» Source extract:
━━━━━━━━

Simpson Desert
Simpson Desert
Simpson Desert | |
---|---|
Area | 176,500 km (68,100 sq mi) |
Geography | |
Country | Australia |
States | Northern Territory, Queensland and South Australia |
Coordinates |
The Simpson Desert is a large area of dry, red sandy plain and dunes in Northern Territory, South Australia and Queensland in central Australia.[1][2] It is the fourth-largest Australian desert, with an area of 176,500 km2 (68,100 sq mi).
The desert is underlain by the Great Artesian Basin, one of the largest inland drainage areas in the world. Water from the basin rises to the surface at numerous natural springs, including Dalhousie Springs, and at bores drilled along stock routes, or during petroleum exploration. As a result of exploitation by such bores, the flow of water to springs has been steadily decreasing in recent years. It is also part of the Lake Eyre basin.

━━━━━━━━

» Entries shown:
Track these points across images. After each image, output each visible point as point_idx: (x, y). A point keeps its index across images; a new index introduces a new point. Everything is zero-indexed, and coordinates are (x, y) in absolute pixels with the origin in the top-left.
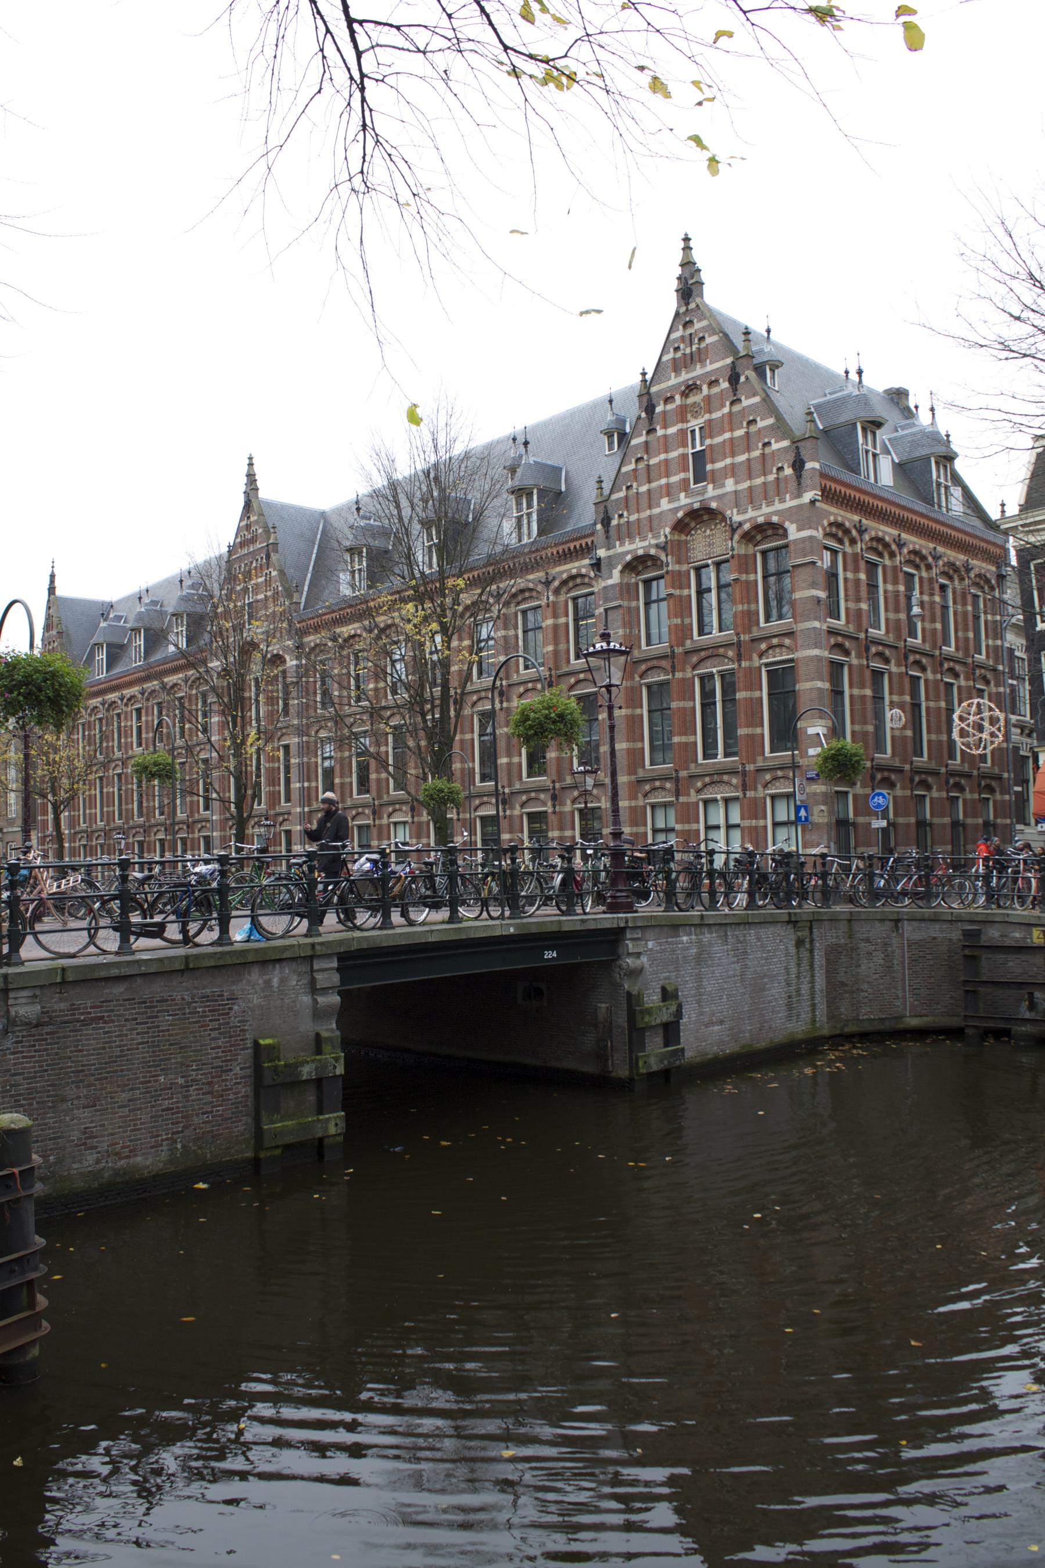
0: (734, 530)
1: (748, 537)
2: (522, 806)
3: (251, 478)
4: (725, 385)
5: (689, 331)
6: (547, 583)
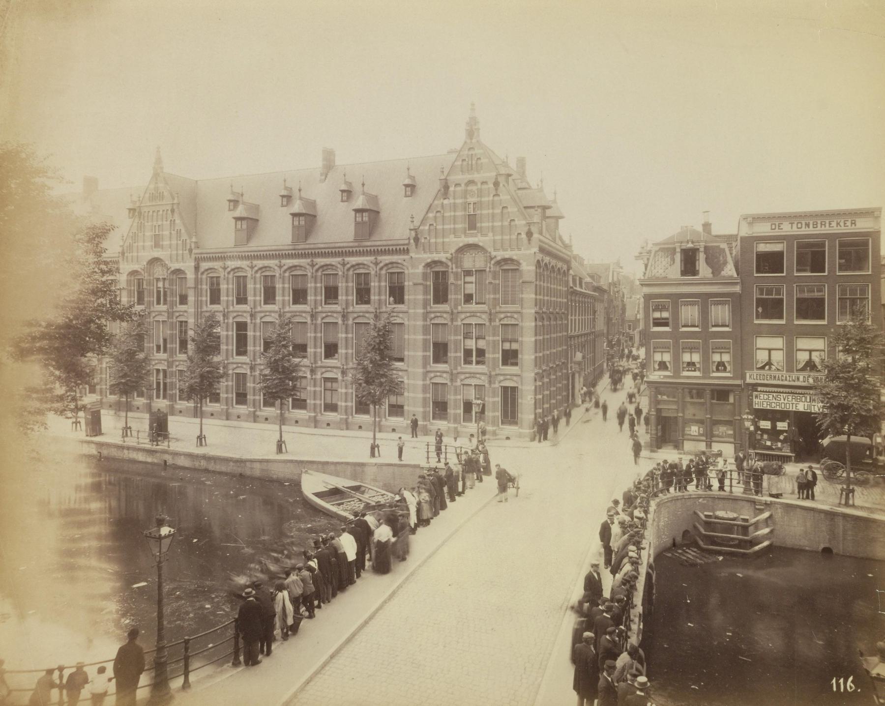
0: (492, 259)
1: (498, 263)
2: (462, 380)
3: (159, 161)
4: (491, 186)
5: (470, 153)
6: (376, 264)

━━━━━━━━

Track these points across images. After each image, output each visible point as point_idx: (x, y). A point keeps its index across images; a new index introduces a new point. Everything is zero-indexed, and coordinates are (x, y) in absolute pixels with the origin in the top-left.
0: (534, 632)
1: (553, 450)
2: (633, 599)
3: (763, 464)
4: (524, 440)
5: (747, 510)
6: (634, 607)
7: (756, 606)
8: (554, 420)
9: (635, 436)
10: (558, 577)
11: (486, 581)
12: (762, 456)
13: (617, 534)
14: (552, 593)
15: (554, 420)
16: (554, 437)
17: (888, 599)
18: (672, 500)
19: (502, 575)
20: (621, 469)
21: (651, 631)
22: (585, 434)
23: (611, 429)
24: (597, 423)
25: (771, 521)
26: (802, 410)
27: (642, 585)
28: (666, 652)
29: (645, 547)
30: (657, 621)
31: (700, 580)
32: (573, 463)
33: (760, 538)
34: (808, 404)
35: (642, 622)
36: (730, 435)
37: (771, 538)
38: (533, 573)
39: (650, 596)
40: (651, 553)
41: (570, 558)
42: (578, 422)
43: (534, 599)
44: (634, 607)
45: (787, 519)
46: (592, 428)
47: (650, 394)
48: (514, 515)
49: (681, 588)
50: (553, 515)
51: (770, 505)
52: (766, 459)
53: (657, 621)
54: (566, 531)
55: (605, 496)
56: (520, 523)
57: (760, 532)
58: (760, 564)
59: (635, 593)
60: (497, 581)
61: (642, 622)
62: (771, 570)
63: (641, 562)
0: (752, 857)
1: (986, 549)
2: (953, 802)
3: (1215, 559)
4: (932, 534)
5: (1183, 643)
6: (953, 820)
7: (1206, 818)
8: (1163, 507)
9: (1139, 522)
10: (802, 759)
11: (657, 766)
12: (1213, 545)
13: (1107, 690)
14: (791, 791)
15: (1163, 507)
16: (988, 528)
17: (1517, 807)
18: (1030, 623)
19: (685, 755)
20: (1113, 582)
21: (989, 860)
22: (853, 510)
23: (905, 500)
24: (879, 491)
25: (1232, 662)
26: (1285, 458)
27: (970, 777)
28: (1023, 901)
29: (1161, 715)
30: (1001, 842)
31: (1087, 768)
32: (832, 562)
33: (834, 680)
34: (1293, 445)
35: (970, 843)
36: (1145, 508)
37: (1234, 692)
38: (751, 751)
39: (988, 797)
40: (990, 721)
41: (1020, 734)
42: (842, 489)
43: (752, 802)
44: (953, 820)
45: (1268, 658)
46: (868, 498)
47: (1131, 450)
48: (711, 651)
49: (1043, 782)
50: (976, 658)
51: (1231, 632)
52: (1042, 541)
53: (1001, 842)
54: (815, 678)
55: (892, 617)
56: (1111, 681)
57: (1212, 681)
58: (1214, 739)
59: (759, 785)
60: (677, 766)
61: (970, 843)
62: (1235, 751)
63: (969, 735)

━━━━━━━━

» Required task: Using the Simpson Desert text, decide whether each statement agrees with it: (a) the Simpson Desert is the third-largest Australian desert; (b) water from the Great Artesian Basin reaches the surface at Dalhousie Springs; (c) the flow of water to springs has been increasing in recent years. Answer yes or no for each, and quote the words from the text that decide it. The data is not needed for this exercise.

» Exercise solution:
(a) No: "It is the fourth-largest Australian desert"
(b) Yes: "Water from the basin rises to the surface at numerous natural springs, including Dalhousie Springs"
(c) No: "the flow of water to springs has been steadily decreasing in recent years"